Dataset content:
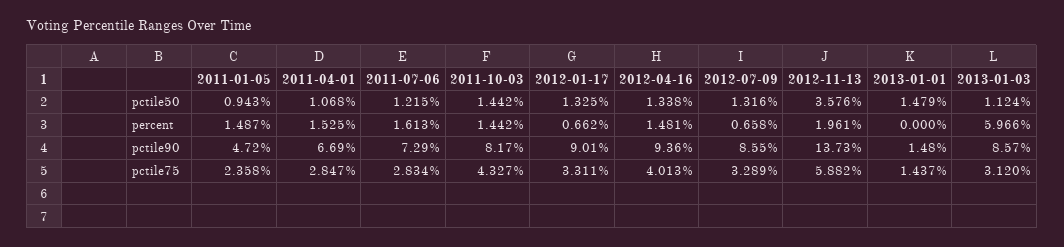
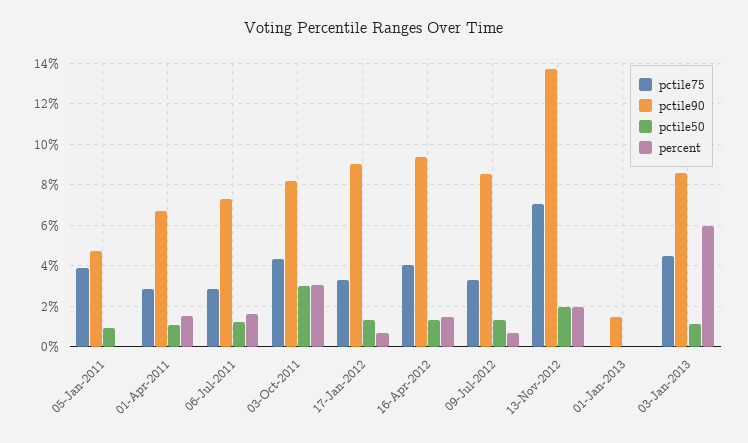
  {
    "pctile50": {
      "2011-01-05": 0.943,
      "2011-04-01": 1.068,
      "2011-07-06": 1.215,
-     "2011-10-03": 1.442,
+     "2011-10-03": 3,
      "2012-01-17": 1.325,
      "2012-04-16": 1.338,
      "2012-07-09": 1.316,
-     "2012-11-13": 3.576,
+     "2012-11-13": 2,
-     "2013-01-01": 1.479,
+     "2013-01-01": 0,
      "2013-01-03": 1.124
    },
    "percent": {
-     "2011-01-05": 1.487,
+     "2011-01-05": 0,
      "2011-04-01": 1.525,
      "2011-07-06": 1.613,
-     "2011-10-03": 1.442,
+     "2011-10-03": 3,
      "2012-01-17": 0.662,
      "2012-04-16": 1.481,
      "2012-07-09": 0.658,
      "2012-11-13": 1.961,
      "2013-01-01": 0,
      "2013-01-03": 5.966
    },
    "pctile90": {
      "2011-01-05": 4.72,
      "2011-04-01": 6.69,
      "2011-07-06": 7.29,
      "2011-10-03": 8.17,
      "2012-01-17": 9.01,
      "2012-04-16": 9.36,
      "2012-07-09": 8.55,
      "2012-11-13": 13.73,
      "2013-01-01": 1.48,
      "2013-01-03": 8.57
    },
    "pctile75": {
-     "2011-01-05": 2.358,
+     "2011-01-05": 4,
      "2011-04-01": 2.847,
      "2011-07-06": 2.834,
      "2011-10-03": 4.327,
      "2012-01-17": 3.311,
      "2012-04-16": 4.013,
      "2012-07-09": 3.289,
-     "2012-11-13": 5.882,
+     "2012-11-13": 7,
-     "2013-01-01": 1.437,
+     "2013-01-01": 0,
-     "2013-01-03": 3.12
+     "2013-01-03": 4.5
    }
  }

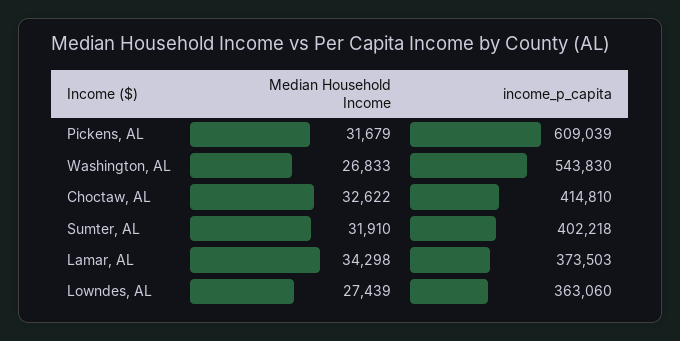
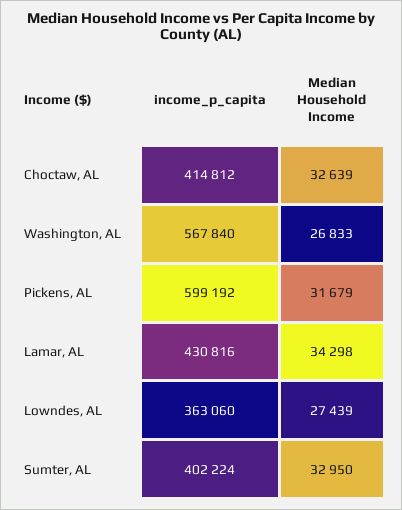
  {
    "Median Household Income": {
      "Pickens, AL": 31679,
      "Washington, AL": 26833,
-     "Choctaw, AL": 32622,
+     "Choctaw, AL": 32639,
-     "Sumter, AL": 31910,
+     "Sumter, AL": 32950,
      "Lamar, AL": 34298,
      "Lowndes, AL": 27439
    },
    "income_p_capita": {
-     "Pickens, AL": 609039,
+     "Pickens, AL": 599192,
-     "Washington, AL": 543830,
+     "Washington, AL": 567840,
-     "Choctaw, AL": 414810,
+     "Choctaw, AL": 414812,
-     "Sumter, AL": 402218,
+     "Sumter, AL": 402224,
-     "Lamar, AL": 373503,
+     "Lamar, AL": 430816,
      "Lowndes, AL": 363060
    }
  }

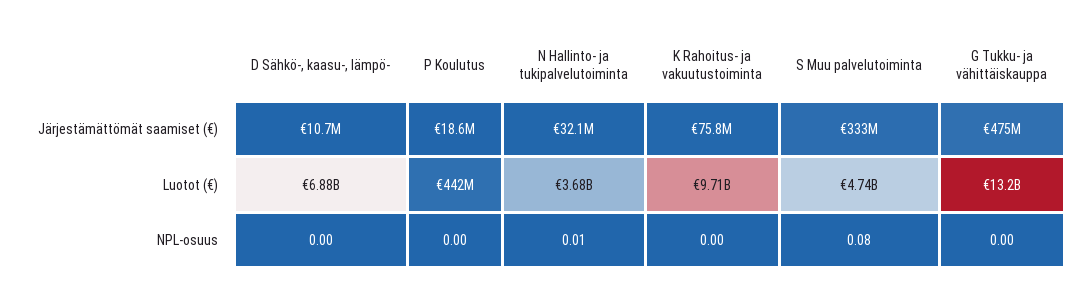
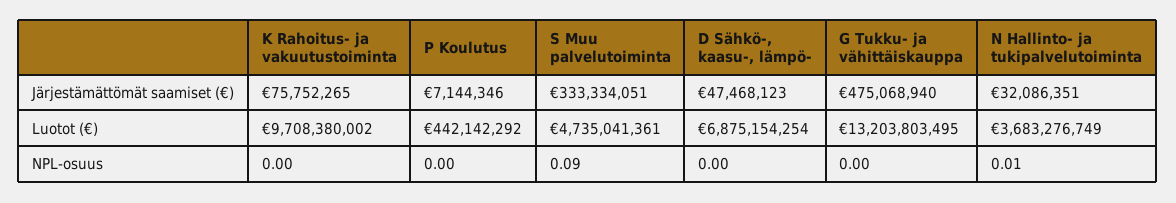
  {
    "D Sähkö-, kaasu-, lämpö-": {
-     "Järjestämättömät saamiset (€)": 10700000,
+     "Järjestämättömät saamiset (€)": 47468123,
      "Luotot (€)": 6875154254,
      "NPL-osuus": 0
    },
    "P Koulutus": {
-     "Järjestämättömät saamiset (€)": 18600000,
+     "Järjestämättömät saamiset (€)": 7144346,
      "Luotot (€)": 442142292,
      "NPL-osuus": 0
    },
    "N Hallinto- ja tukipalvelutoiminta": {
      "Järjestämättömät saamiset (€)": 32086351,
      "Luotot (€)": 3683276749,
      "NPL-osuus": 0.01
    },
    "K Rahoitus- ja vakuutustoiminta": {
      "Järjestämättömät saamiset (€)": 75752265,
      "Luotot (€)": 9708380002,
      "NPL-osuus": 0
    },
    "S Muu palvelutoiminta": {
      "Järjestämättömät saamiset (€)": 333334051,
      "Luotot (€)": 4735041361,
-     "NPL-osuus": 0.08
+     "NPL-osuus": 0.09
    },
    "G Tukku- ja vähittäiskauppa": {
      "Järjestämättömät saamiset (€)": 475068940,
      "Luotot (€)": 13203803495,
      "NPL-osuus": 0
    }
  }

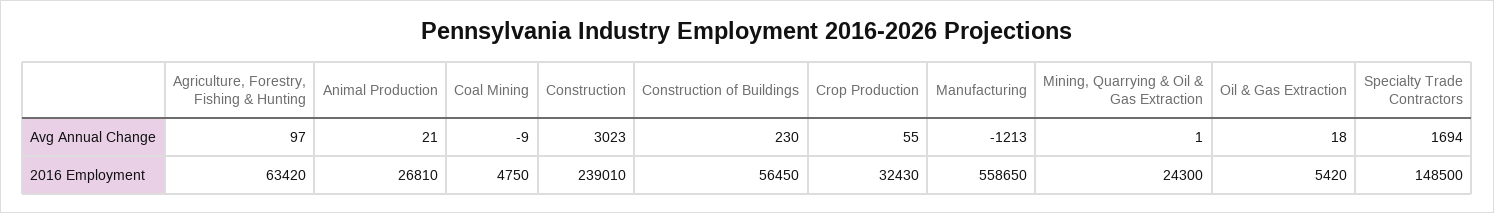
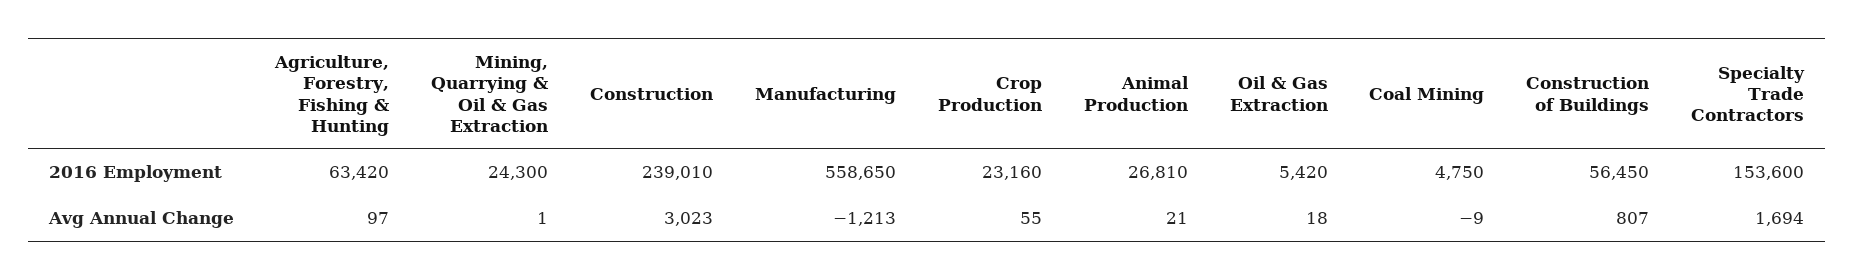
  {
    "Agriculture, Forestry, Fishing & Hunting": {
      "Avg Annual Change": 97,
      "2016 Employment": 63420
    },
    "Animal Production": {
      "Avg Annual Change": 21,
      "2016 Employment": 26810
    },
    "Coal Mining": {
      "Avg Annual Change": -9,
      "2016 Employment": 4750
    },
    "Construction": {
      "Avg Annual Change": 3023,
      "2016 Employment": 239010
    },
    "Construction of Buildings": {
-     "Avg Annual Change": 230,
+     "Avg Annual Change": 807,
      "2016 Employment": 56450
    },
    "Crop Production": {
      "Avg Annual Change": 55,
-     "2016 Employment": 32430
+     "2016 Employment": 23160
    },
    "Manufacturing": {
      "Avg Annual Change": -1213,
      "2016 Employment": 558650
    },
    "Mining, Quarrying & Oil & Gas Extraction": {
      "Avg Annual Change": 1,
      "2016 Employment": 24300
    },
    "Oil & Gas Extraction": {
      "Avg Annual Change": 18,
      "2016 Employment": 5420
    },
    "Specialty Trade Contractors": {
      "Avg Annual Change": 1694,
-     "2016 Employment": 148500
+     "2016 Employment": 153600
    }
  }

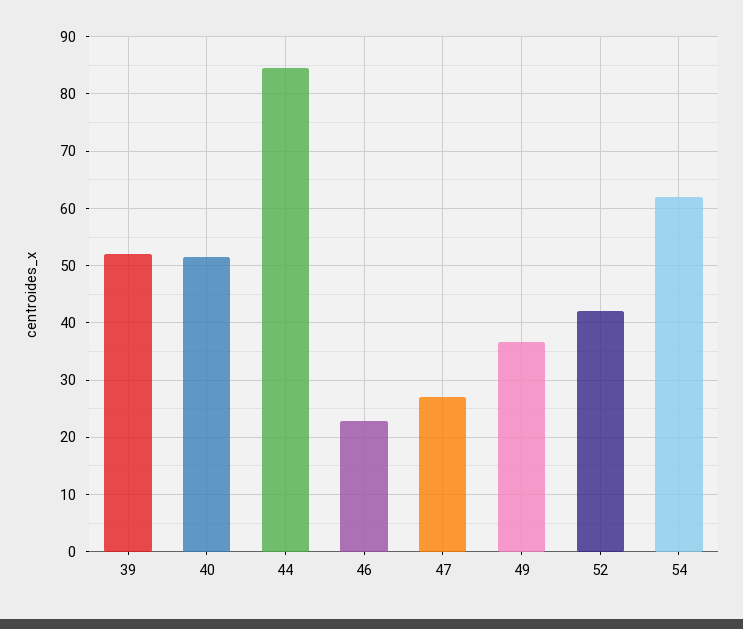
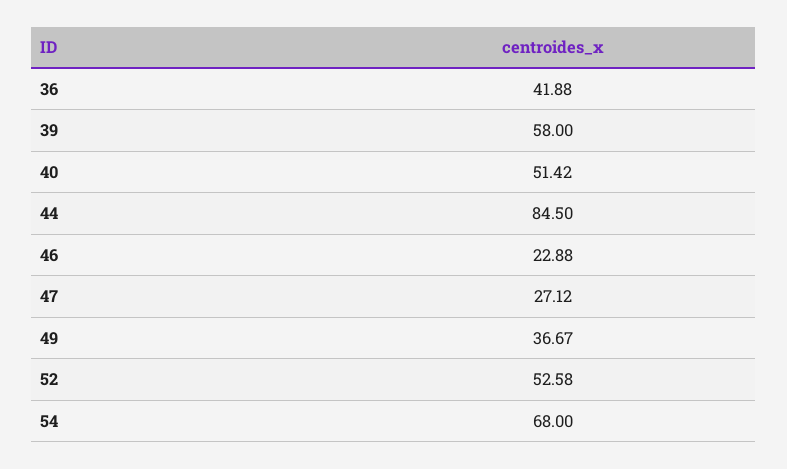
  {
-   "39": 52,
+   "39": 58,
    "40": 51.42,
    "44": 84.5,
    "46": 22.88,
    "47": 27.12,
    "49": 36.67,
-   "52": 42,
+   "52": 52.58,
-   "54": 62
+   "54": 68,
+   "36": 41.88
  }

Exercise brief:
Report the tally of lines in the material holding "Lamar", and add nothing to it.

Result of this task:
3